Creating Virtual Reality Games: The Fundamentals
Virtual Reality has come a long way from the curios often found in carnivals and science museums. The once-massive novelty kiosks have been reduced to the size of modem and sent home for you to stick your face into whenever you want. With VR becoming more and more prevalent within the consumer space, a new frontier for game development has opened up with its challenges and opportunities. It’s not as simple as adding head tracking to a first-person shooter, however. The fundamentals are much less simple.
The key to the successful development of a VR game is to make the player feel present in the world you’ve invited them into. A typical 3D game doesn’t require this; a HUD can be pasted on the screen, with movement and actions being more abstract and unnatural. When you plop a player in VR, the less you reliant you can be on the more abstract features of a 3D game. They need to feel present in the game world, and that means that both the world and their interactions must feel more natural.

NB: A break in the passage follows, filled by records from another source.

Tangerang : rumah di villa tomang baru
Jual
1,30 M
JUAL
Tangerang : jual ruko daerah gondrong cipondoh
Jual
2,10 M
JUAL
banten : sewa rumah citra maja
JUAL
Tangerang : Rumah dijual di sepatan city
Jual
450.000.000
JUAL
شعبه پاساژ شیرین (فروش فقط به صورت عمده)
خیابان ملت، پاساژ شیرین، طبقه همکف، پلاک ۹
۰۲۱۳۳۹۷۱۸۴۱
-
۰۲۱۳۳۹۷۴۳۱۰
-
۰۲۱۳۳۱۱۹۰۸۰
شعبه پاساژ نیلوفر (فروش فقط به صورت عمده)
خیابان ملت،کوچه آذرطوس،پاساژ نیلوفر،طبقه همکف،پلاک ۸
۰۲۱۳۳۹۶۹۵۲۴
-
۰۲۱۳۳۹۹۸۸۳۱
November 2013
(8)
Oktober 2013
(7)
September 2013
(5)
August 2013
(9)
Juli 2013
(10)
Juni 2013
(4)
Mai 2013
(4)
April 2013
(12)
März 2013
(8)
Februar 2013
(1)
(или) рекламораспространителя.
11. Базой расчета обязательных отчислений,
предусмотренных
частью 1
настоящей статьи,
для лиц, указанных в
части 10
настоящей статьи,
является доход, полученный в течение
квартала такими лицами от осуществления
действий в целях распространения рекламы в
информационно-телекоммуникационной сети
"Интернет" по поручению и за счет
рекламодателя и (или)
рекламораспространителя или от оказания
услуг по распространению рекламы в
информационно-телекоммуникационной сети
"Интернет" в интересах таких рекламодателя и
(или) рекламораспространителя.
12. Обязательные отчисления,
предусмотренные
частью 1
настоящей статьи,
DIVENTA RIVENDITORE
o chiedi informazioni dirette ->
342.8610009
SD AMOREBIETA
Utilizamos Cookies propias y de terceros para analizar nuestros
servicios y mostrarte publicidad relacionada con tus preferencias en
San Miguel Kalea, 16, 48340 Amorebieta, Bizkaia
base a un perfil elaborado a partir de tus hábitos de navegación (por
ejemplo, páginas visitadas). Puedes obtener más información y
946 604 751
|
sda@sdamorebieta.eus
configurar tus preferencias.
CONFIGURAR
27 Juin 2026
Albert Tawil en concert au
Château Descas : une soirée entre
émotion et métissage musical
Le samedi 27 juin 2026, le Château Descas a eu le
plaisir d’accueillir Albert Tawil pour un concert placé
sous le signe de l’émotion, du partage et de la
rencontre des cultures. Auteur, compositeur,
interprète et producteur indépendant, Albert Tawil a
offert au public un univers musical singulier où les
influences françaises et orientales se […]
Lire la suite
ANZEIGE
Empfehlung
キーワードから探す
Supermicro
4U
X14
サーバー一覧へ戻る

Simple features like ditching text promptly and replacing them with signage in the game world can help. Slapping a box full of words on the player’s face can break immersion, so trading this out for helpful labels in the game world itself is more natural. Pressing a button to change your loadout works in a typical 3D, but in VR, it’s better to have them reach out into the game world and grab their next death-dealer.
Take, for example, Another Reigny Day’s delicious health potions. Rather than the player simply picking them up and having their life force replenished, they pick the bottle up, pop the cork, and shake it out all over them until the bottle runs dry.
Trading out your weaponry requires a similar system that keeps the player present in the game world. In Another Reigny Day, you’re given a fine selection of pots to dip your arrows into. These let you choose from flaming arrows that cleanse the earth with righteous fire or chicken arrows that draw enemies away with the delicious smell of deep-fried poultry. All this is done without any abstract button presses because the information you need is communicated throughout the game world.
The challenge is avoiding any breaks in immersion. It’s easy to get lazy while designing the game world and fall back on old habits. The entire design, from the point-of-view to the UI needs to be consistent to never break the immersion. A single establishing shot can rip the player from the game world and remind them that they’re wearing a headset. If you must draw the player’s attention to any specific element, it needs to be done in an organic way that leaves the player in control.
Succeeding in this new frontier can be a bit of a balancing act. Like any new experience, a certain degree of experimentation and iteration is necessary to stumble upon the secret formula. However, the most important feature for a successful VR experiment is that the player must feel constantly present and connected to the world you present to them. Regardless of whether you’re making a hyper-real office simulator or a fantasy underwater kingdom, it’s important to make the player feel like they’re a part of that place, rather than simply having it glued to their face.